Come Home Oprah. All Is Forgiven
Broadcasters should be grateful to Oprah Winfrey and Discovery Communications for launching the Oprah Winfrey Network.
It would be impossible to create a more vivid example of the unique power of local broadcasting to roll out and sustain original programming.
Despite the brand name of perhaps the most famous and beloved woman in the history of television, OWN is not doing well. Even the heavily-hyped debut of Rosie O’Donnell last month has resulted in ratings that would guarantee cancellation in syndication.
OWN will soon have no choice but to abandon Oprah’s inspirational vision and to attract viewers by following the well-worn path of most basic cable channels. It will become an amalgam of sensational reality shows, movies and off-network reruns. If you want to see OWN in 2013, look at Oxygen today.
Oprah was co-founder of Oxygen, but apparently learned little from the experience.

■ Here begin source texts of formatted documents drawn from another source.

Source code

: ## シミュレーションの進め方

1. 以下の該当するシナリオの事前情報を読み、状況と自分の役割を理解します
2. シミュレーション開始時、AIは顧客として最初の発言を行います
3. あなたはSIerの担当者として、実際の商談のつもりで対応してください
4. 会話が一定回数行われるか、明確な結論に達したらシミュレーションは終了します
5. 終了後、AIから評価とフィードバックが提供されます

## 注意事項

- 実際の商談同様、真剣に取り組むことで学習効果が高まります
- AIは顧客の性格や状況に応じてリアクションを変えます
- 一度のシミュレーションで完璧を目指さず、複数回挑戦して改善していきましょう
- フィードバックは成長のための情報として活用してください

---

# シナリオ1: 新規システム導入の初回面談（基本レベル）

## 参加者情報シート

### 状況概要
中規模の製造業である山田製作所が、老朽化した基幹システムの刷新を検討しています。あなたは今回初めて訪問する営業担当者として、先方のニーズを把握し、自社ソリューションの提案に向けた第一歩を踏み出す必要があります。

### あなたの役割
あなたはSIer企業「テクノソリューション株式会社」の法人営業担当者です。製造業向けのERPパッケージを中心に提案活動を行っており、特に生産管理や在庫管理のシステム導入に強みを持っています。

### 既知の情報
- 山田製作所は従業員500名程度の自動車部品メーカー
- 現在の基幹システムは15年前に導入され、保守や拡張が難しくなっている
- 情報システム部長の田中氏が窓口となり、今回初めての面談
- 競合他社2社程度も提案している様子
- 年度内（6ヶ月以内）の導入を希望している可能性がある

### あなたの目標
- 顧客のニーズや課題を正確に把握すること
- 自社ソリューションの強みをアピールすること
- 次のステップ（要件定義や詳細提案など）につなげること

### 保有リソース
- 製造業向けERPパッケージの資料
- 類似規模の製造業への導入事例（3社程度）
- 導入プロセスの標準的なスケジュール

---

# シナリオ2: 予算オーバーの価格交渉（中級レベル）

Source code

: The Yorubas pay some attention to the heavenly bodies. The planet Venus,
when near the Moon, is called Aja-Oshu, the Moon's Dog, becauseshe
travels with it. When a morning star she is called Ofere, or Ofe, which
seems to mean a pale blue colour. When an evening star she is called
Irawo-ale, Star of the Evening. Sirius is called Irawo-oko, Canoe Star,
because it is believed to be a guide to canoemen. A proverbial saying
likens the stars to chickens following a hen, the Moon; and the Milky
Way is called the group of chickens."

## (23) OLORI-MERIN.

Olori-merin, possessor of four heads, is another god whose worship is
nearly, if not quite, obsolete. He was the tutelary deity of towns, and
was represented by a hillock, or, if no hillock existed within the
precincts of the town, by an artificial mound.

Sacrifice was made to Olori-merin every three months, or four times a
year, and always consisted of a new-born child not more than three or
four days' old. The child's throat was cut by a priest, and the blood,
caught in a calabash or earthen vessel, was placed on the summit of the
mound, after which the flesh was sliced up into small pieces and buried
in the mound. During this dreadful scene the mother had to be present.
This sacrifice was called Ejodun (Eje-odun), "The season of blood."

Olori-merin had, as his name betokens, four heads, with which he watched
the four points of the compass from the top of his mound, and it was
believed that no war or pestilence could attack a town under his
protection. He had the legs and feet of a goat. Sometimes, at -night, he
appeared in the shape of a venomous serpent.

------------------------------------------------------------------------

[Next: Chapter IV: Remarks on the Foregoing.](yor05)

True, some of the blame for OWN’s poor performance goes to its revolving-door executive suite and the harsh reality that viewers can’t find it among hundreds of cable channels. On New York’s suburban FiOS system, OWN runs on ch. 161, following a bunch of home shopping channels and sandwiched between Style! and Veria. It's not what you would call an upscale cable neighborhood.
On broadcasting, Oprah’s enormous talent and appeal made her so popular that you can hardly blame her for believing she could do anything, especially with the help of such smart and successful executives as Discovery CEO David Zaslev and Fox Networks veteran Peter Liguori. Surely that team can overcome the many challenges of basic cable.
Well, they can’t.
Because even the combined wealth of Discovery Communications and Harpo Productions can’t remotely begin to match the sheer promotional power of over 200 TV stations.
Much is made of the boost that the syndicated Oprah gave the newscasts that followed her. But the reverse is also true. In the aggregate, those same stations that paid dearly to carry the Oprah Winfrey Show, also carried Oprah herself. She benefitted from the collective creativity, reach, frequency and marketing expertise of each of her local partners.
Therein lies a lesson and a solution for Oprah and OWN.
Oprah, come home to broadcasting.
Here's a suggestion for you from one of our contributing editors, Arthur Greenwald. Rather than continuing to wallow in the depths of cable, turn OWN into a multicast channel and seek carriage on broadcast subchannels. If you act now, you would have a decent chance of clearing the network in every market.
Suddenly, instead of working against you, you will have Big Four O&Os and affiliates working for you. They will have a great incentive to send viewers your way because your network will now be their network. All their promotional firepower — and maybe even their sales force — becomes yours.
One especially good partner is LiveWell, ABC’s budding multicast channel. It, too, is targeting women and has developed some nice programs. What it lacks is a strong central brand. Is there a better one in TV for women than Oprah?
Will broadcasters take you back? Hell yes they will. For all their grousing about how expensive your show became, it was a great partnership. They got rich. You got spectacularly rich.
Historically, the problem with broadcasting for launching new networks has been the lack of shelf space and the inability to reap programming fees. Neither is a problem anymore. With the advent of digital, stations can run multiple networks and over the past several years they have discovered that they can charge cable and satellite operators substantial programming fees by exercising their retransmission consent prerogative. Fox just decided to put Bounce TV on the subchannels of its MNT stations. Those slots could have been yours.
For all the media proliferation and audience fragmentation, TV stations remain the best place to showcase new shows, to start building programming franchises in primetime or in syndication that will pay handsome dividends to those lucky enough to hold equity in them for years and years.
They might also now be the best place to launch a network.
As the real estate brokers like to say: location, location, location.